神社と言ったら狛犬ですが、犬以外も多くの動物が「狛○」となっていますので、紹介していきます。

例えば伏見稲荷大社には、狛犬ではなく狛狐がいます。伏見稲荷大社に限らず全国の「お稲荷さん」と呼ばれる稲荷神社には狛犬の代わりに狛狐が居ることが多いです。稲荷神社になぜ狐がいるのかというと、稲荷神社の神使(神の使い)が狐だからです。狛犬は神前守護の意味を込められて設置されるので、このように神社ゆかりの動物を設置する事が多いです。
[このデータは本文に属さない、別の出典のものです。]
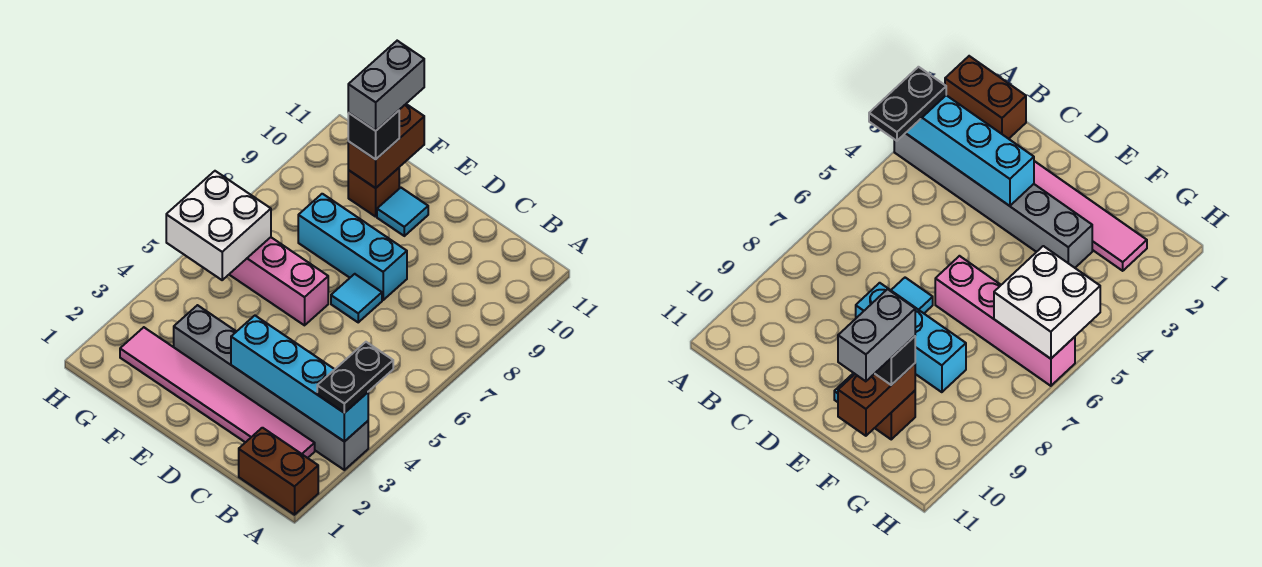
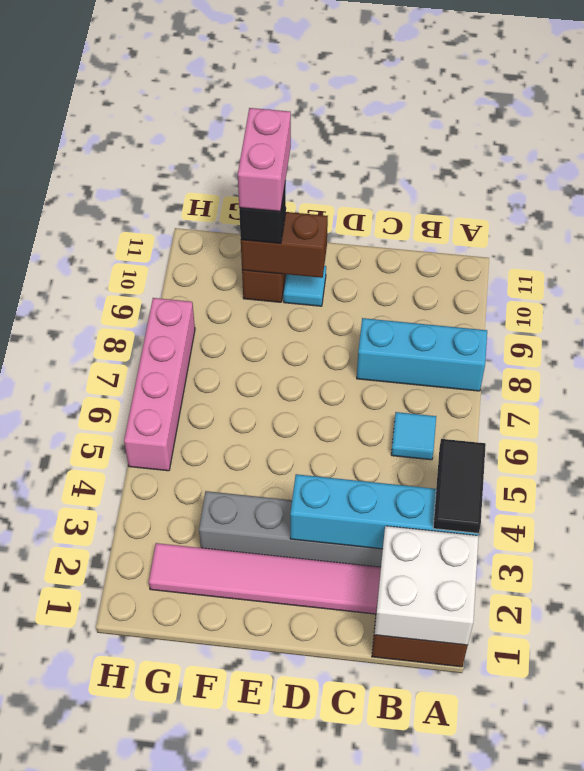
black plate A3:A4 level 3 -> black tile A3:A4 level 3
cyan tile D7 level 1 -> cyan tile B6 level 1
cyan brick D8:F8 level 1 -> cyan brick A8:C8 level 1
pink brick E6:H6 level 1 -> pink brick H5:H8 level 1
brown brick F10:F11 level 2 -> brown brick E10:F10 level 2
grey brick F10:F11 level 4 -> pink brick F10:F11 level 4
white brick G5:H6 level 2 -> white brick A1:B2 level 2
鶴岡天満宮に代表される天満宮の神使は、菅原道真の生まれが丑年丑月丑日丑刻であるなどの理由によって牛です。なので全国の天満宮には狛牛が設置されています。他にも春日大社などは、祀られている武甕槌命(タケミカヅチ)が白鹿に乗ってやってきたという伝説から鹿が神使とされ、駒鹿が設置されています。

最後に

なんとなく狛犬のネームは知っていても起源などはあまり知らなかったのではないのでしょうか。そういえば昔見ていた「おじゃる丸」にも狛犬が出てきましたが、あの狛犬は完全に犬の形をしていましたね。リアルな狛犬は顔が怖くて、小さい時はあまり好きではありませんでしたが、今になって改めて見るとと可愛くも見えてきます。